§ Work instructions
Starting at the line that contains "персональных данных согласия", copy each line through the end of the listing below. Include both ends and output nothing more.

——————

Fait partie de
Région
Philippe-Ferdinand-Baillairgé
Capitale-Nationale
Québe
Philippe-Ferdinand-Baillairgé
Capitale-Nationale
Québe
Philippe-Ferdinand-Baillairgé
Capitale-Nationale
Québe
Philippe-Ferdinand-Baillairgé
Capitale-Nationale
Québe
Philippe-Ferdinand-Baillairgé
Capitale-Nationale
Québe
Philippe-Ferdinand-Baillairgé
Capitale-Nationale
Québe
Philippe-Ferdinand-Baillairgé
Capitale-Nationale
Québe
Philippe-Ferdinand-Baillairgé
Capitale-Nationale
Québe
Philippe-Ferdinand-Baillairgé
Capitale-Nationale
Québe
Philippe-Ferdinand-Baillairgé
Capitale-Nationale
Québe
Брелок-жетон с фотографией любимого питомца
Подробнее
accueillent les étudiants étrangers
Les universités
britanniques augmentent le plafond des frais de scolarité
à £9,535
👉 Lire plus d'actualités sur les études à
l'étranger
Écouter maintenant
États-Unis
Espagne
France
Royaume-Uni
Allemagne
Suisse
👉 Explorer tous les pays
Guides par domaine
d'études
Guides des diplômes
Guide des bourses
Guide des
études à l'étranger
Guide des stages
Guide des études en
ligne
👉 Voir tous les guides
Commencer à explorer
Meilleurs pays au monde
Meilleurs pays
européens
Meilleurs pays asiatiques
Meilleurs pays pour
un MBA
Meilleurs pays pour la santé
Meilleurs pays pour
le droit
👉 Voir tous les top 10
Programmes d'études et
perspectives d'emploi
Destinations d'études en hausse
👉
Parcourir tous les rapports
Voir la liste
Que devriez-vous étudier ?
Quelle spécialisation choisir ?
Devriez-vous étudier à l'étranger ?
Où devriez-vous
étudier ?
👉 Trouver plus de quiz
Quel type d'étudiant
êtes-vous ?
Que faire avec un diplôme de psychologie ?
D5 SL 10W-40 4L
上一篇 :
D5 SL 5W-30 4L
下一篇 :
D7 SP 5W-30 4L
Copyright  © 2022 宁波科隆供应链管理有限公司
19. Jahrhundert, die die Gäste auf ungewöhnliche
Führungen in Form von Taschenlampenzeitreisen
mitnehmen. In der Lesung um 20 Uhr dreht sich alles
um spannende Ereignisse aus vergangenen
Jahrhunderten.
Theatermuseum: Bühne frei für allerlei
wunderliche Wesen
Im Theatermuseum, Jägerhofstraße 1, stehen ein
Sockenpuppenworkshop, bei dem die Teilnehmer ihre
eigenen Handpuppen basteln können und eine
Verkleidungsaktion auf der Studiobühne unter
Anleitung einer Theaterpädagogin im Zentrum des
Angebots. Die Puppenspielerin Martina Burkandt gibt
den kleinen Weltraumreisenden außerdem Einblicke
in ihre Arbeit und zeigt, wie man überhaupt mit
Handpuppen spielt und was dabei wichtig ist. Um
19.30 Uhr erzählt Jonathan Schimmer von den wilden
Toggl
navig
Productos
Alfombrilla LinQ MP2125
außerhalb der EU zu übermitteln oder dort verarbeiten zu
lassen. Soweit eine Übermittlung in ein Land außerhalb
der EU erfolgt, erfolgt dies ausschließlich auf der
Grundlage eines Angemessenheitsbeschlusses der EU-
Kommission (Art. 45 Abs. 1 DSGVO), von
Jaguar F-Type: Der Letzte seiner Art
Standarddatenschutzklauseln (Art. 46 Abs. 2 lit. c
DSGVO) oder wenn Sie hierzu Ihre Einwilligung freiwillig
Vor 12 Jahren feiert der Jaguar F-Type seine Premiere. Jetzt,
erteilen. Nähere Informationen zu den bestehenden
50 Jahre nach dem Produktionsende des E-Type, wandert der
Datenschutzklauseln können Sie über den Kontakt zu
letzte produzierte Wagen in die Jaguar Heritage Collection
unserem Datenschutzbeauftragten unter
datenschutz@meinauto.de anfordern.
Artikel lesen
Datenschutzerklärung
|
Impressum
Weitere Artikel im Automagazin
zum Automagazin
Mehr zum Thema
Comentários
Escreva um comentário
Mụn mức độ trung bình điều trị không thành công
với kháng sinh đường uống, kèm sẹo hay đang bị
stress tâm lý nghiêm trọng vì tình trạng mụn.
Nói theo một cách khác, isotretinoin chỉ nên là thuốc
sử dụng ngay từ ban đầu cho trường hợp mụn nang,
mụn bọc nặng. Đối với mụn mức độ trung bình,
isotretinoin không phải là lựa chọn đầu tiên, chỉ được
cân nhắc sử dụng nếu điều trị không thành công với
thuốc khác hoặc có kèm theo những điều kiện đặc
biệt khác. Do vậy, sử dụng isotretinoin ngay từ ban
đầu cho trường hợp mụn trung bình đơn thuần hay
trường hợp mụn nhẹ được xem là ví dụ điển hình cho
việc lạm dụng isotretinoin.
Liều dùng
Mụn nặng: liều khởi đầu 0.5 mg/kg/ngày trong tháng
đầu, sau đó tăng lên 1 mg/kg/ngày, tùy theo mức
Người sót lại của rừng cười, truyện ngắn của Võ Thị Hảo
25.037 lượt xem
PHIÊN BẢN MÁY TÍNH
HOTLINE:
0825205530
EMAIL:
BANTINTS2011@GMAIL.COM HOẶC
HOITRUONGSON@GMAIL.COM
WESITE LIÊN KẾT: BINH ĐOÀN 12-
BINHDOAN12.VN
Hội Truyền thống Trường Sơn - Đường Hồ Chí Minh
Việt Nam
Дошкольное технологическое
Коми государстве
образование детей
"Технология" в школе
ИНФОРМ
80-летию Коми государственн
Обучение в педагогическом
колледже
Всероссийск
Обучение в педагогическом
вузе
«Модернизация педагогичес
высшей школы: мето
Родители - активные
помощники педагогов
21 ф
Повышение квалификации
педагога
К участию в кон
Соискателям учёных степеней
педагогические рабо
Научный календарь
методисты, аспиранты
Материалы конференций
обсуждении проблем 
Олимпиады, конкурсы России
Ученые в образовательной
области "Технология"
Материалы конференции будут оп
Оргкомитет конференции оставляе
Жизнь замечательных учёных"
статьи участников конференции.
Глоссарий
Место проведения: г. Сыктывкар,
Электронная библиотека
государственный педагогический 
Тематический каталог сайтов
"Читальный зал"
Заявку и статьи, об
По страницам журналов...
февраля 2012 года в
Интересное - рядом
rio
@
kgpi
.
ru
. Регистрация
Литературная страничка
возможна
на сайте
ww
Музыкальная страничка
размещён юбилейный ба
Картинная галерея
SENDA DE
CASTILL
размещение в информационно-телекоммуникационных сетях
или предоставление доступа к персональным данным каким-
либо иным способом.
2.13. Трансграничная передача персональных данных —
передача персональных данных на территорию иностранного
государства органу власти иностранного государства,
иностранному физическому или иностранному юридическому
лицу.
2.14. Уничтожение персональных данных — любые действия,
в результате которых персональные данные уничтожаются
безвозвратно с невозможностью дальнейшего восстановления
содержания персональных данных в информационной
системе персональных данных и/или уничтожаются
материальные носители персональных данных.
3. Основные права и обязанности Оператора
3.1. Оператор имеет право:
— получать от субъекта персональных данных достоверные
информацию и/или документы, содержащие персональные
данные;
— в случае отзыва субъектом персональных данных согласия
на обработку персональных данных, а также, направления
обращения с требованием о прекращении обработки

——————

§ Exercise solution
— в случае отзыва субъектом персональных данных согласия
на обработку персональных данных, а также, направления
обращения с требованием о прекращении обработки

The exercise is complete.